The review search yielded 84 citations from which ten systematic reviews were identified (). From these we identified ten RCTs that fulfilled the inclusion criteria. The update searches for RCTs yielded 158 citations, of which 36 full texts were ordered and read, and four additional RCTs were identified. Thus fourteen RCTs were finally included Citation20–33.

Figure 1.  The article selection flow.

Figure 1.  The article selection flow.

According to our assessment two trials Citation[20], Citation[21] had moderate risk of bias (). Randomization and allocation concealment was adequate in two other trials Citation[22], Citation[23] but the sample size was very small Citation[23], and there was a high risk for performance, detection Citation[22], Citation[23] and attrition biases Citation[22]. Also the other ten trials Citation24–33 had high risk for biased results, as only from 1–6 of the eleven quality criteria were met.

Table II.  Methodological quality of the trials (n = 14) Citation[18].

Description of the studies

The studied interventions and comparisons varied across all trials ().

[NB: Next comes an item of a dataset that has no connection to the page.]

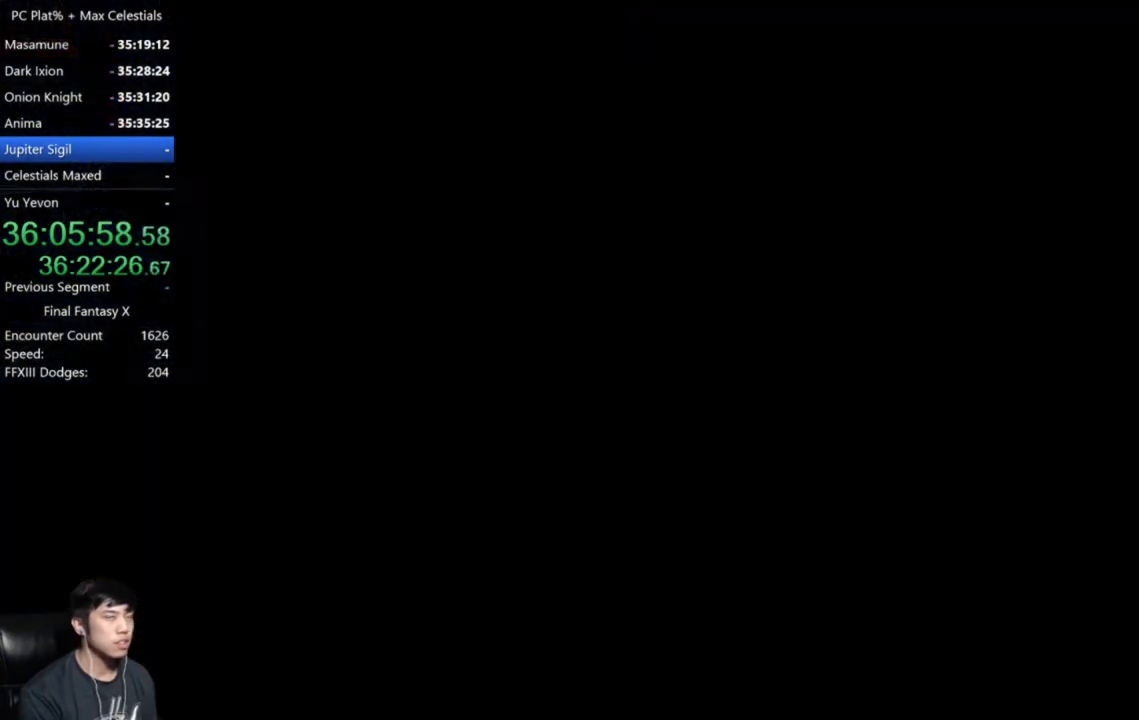
{"buttons": [], "left_stick": "center", "right_stick": "center", "events": []}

Three trials compared an active treatment to no treatment. The active interventions were intermittent compression pumps Citation[21], CS Citation[31] and resistance training Citation[29]. Two trials compared low-level laser to sham treatment Citation[22], Citation[30]. Nine trials compared two different types of treatment, often with CB or CS as an add-on treatment in both groups. In six trials, MLD was compared to shorter therapy sessions and more simplified drainage Citation[23], Citation[32], CB or CS only Citation[20], Citation[25], Citation[26] or to compression pumps Citation[27]. Three trials compared different devices to other devices or CB. Specifically, mechanical compression therapy (Flexitouch) was compared to self-massage Citation[24], electrical stimulation to CS Citation[28], and ultrasound to a compression pump Citation[33] with or without CS.The intervention periods were short ranging from one to four weeks. Most trials had a short-term follow-up: in six trials up to four weeks, and in four trials from one to three months. Long-term follow-up was present in four trials, in two trials for 6 months and in two for one year.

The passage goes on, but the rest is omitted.